**AIM 1:**
Does the forum post on long mode interrupt error codes agree with each statement below? Answer yes or no for each, and quote the words from the post that decide it. (a) The poster gives 0xFFFF as the highest value a pushed error code can have. (b) The poster found a passage in the manuals saying never to use "int N" for an interrupt that normally generates an error code. (c) The poster considers leaving the pages for 0x0-0xFFFF unmapped a good solution.
**AIM 2:**
In the forum post on long mode interrupt error codes, which part of Intel's manual does the poster cite?

**TEXT:**
Page 1 of 1

Long Mode Interrupt Handler Error Code Existence

Posted: Tue Apr 07, 2009 7:03 pm
by Gondolin
Okay, I've read both the AMD64 and Intel 64 manuals a few times, and both are extremely unclear about how to handle the error codes that may or may not be pushed during an exception transition. I don't mean how do you use them, I mean how do you know one has been pushed, and therefore should be used and needs to be popped before the iretq? There are obviously well-defined interrupt vectors that CAN have error codes pushed, but Intel's docs claim that the error codes are NOT pushed regardless of vector number if the interrupt is triggered externally or through int N. Specifically I am referring to the end of 5.13 in Volume 3A of Intel® 64 and IA-32 Architectures Software Developer’s Manual:
Error codes are not pushed on the stack for exceptions that are generated externally (with the INTR or LINT[1:0] pins) or the INT n instruction, even if an error code is normally produced for those exceptions.
This says to me that the error code presence is almost completely undefined from the point of view of the handler itself.

I assume no interrupts that CAN generate error codes can be triggered externally, which I believe is true but it is very misleading that the Intel doc says this a special case when the error code is not pushed?

There is no way you can push the error code if you call "int N" because the error code is pushed after the return RIP.

You can't assume the return RIP is anywhere, so if you try to manually check the opcode of the instruction just before the one pointed to by the return RIP and you were wrong (meaning you used the error code as the return RIP) you will probably triple fault.

The maximum value of the pushed error code is 0xFFFF since that covers the only defined non-zero fields for either normal codes or page fault codes. I suppose you could just never map the virtual memory pages that correspond to 0x0-0xFFFF and then check if [RSP + 8] <= 0xFFFF to guarantee error code detection. But stepping back, that is a terrible solution.

And finally, you can just say: never explicitly call an interrupt with "int N" that normally auto-generates an error code. Although I cannot find a statement like this in the docs, it seems to be almost reasonable.

Unless I don't understand part of the documentation available, there is no good solution to this problem? How do you handle it?

[Collected data entries]
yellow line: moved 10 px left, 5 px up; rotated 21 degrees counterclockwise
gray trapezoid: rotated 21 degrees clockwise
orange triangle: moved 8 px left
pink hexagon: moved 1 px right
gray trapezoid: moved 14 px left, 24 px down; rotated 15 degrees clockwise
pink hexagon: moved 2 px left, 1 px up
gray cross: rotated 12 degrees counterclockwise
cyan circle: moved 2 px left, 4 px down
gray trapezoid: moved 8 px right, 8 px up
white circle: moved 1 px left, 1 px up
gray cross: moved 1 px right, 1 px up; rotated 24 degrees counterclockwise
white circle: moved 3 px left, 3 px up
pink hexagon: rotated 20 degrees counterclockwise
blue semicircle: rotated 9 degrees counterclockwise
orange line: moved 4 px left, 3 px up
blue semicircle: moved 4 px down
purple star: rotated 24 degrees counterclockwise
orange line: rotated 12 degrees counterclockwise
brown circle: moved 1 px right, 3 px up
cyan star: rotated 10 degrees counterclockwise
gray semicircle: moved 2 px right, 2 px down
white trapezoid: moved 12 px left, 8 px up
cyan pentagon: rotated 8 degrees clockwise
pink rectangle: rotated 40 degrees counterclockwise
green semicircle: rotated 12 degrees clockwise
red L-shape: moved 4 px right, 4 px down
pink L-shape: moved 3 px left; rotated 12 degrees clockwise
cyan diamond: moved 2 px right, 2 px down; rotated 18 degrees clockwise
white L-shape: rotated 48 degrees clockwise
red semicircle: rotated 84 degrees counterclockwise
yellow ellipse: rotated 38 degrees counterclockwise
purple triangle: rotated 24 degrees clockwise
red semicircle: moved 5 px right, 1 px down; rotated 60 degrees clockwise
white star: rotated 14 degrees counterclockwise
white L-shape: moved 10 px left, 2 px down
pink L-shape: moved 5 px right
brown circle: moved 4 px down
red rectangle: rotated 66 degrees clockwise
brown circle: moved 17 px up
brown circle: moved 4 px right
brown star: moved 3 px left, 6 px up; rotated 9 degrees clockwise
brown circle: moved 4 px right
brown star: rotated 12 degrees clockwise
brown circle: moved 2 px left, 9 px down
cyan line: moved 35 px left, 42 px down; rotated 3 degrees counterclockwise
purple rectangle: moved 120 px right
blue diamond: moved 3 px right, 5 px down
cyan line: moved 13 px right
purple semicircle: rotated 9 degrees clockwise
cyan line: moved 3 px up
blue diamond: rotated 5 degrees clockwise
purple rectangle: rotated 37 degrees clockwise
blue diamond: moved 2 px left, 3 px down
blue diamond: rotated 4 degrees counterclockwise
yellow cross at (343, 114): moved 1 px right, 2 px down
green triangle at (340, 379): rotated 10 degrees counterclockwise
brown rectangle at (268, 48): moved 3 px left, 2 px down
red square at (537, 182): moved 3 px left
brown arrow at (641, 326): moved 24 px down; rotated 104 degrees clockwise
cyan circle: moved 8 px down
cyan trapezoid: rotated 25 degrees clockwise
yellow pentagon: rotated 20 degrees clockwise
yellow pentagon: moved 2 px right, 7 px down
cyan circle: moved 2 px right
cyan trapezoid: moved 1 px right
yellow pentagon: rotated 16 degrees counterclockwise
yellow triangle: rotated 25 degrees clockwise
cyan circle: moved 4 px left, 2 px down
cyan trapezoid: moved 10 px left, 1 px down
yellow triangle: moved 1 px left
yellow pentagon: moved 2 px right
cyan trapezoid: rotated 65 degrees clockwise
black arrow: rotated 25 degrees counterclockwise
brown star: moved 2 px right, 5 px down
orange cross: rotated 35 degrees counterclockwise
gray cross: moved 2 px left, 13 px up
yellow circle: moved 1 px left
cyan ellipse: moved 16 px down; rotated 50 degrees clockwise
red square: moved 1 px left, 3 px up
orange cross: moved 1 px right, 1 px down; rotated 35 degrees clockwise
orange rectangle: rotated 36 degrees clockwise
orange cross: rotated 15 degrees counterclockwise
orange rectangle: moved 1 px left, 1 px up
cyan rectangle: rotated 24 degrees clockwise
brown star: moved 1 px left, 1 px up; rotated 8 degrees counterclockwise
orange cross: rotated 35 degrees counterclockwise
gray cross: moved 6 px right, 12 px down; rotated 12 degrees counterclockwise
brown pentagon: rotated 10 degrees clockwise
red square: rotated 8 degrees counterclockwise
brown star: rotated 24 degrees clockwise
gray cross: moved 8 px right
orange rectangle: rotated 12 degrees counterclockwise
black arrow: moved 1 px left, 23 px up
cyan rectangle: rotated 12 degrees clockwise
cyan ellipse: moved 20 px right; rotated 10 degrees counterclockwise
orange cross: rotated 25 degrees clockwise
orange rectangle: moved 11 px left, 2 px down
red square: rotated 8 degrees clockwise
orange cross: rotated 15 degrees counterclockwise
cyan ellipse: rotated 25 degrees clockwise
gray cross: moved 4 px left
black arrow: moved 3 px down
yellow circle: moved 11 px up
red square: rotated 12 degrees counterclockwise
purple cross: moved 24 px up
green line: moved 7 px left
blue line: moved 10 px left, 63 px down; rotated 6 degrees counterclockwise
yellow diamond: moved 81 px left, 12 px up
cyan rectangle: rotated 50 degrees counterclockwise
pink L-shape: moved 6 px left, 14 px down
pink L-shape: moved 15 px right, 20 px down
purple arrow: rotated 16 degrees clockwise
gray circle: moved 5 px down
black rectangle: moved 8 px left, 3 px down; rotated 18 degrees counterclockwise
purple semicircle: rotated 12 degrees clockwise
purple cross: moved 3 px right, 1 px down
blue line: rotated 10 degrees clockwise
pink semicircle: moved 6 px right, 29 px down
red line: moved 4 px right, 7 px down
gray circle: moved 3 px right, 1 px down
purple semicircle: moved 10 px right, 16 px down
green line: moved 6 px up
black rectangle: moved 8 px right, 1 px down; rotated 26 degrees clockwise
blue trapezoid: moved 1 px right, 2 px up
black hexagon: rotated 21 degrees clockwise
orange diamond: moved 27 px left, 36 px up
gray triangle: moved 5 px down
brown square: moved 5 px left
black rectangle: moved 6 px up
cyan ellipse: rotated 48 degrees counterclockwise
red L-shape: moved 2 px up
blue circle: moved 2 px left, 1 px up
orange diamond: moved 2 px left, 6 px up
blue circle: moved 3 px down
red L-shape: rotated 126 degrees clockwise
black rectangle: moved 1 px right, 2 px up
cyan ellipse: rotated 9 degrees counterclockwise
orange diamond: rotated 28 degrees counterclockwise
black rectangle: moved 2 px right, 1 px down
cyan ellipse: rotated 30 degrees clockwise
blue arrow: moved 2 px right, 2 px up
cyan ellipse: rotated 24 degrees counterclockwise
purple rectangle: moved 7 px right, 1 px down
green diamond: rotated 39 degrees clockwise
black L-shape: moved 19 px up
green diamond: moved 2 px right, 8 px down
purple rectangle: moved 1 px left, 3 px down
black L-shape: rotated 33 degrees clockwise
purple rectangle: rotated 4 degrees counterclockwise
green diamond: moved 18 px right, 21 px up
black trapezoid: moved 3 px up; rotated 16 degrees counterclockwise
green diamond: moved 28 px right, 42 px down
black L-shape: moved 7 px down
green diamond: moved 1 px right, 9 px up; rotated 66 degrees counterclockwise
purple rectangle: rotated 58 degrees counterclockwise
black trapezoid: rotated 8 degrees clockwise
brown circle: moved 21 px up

**TASK RESPONSE 1:**
(a) Yes: "The maximum value of the pushed error code is 0xFFFF"
(b) No: "Although I cannot find a statement like this in the docs"
(c) No: "But stepping back, that is a terrible solution."

**TASK RESPONSE 2:**
The end of section 5.13 in Volume 3A of the Intel® 64 and IA-32 Architectures Software Developer’s Manual.